*** TASK MATERIAL Section Begins ***

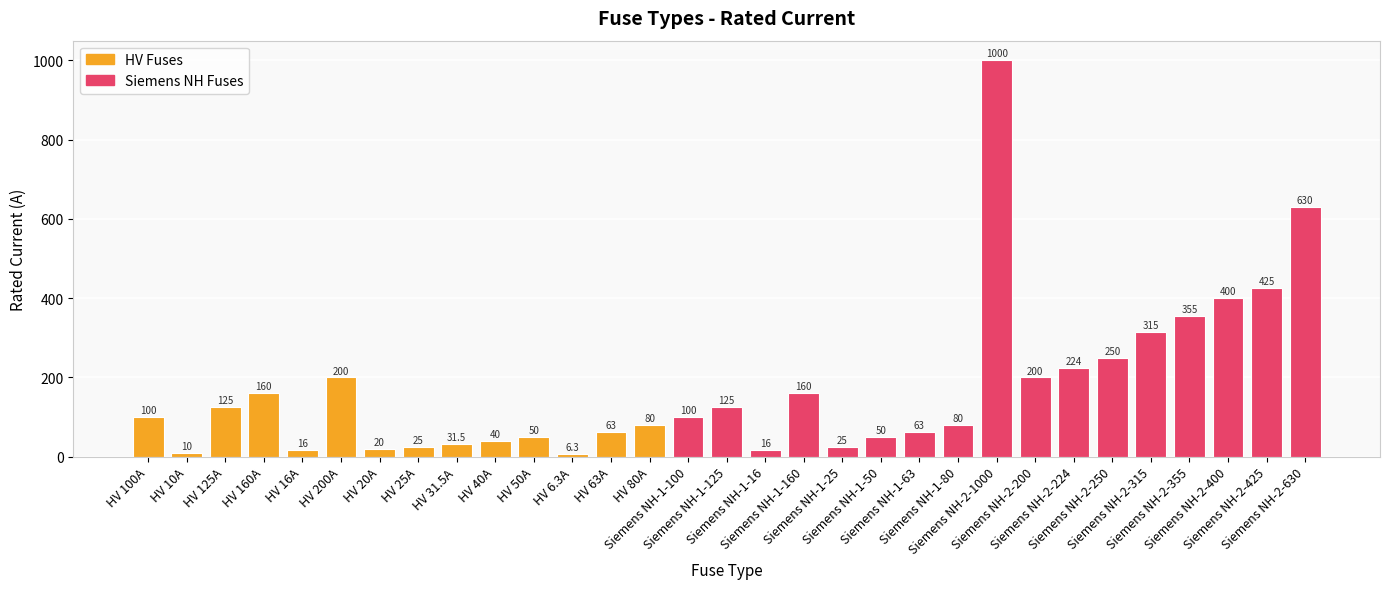

Where is the data nearest to the value 503?

Siemens NH-2-425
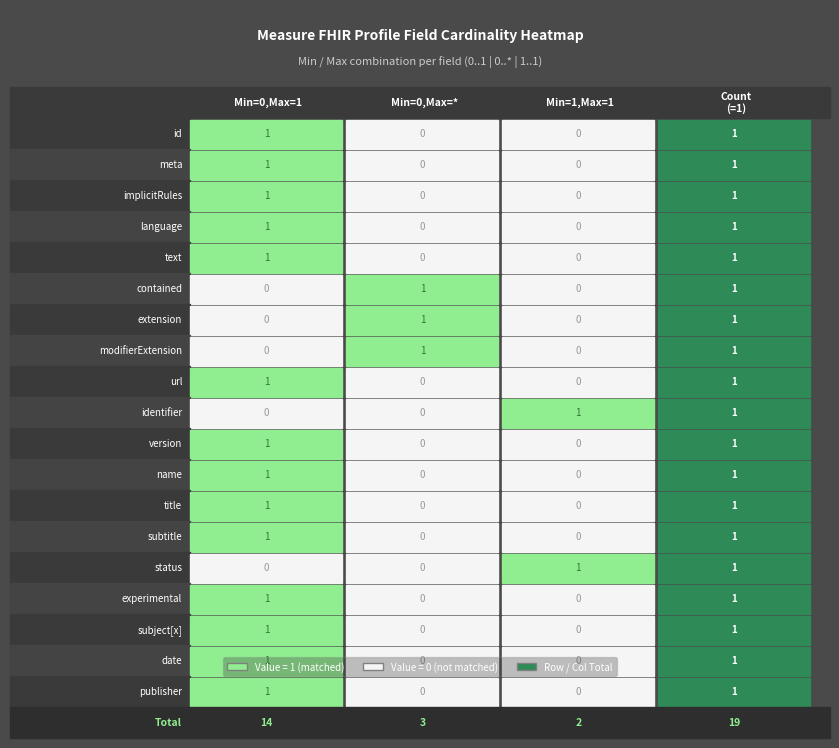

How many positive values does the Measure.version series have?

1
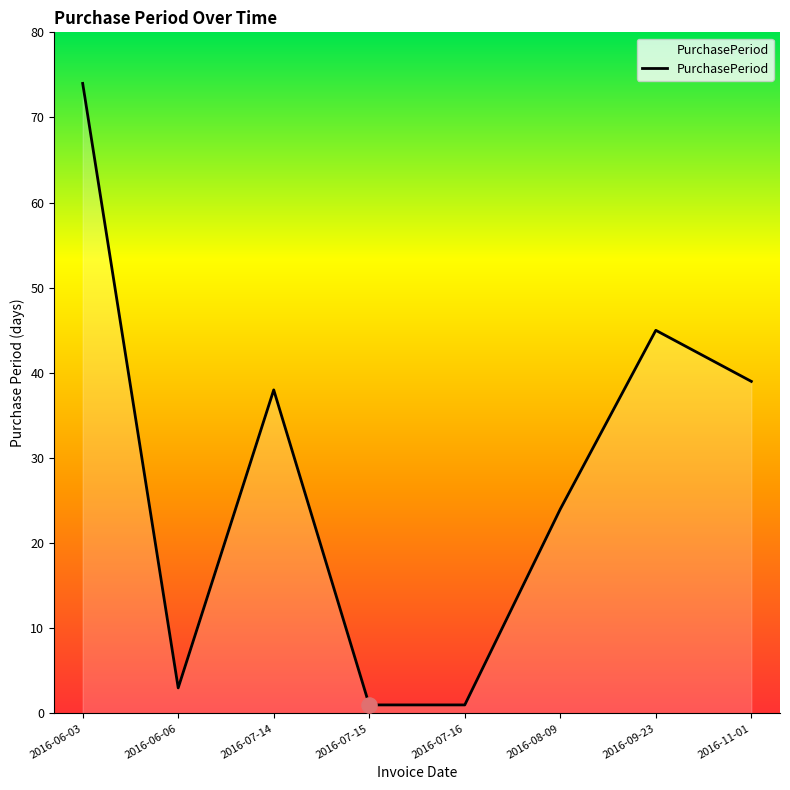

Approximately how many times larger is the value at 2016-06-03 compared to 2016-07-15?

74.0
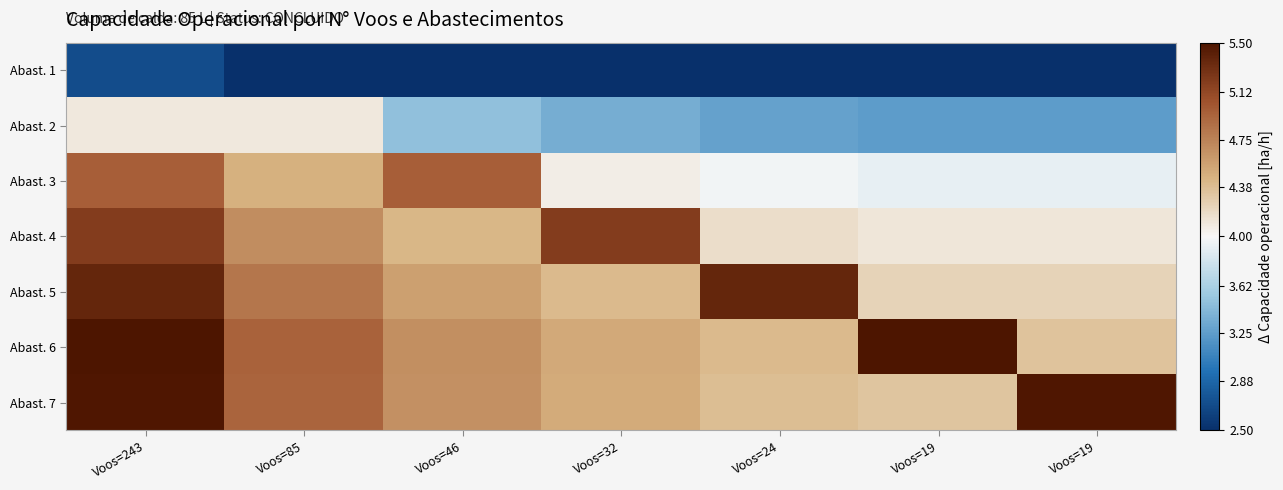

What is the total value across all series at Voos=19?

27.5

*** TASK MATERIAL Section Ends ***

_WHAT NEEDS TO BE DONE_: Reproduce the entries above word for word, leaving out the pictures.

_REPLY TO THE EXERCISE_:
Where is the data nearest to the value 503?

Siemens NH-2-425

How many positive values does the Measure.version series have?

1

Approximately how many times larger is the value at 2016-06-03 compared to 2016-07-15?

74.0

What is the total value across all series at Voos=19?

27.5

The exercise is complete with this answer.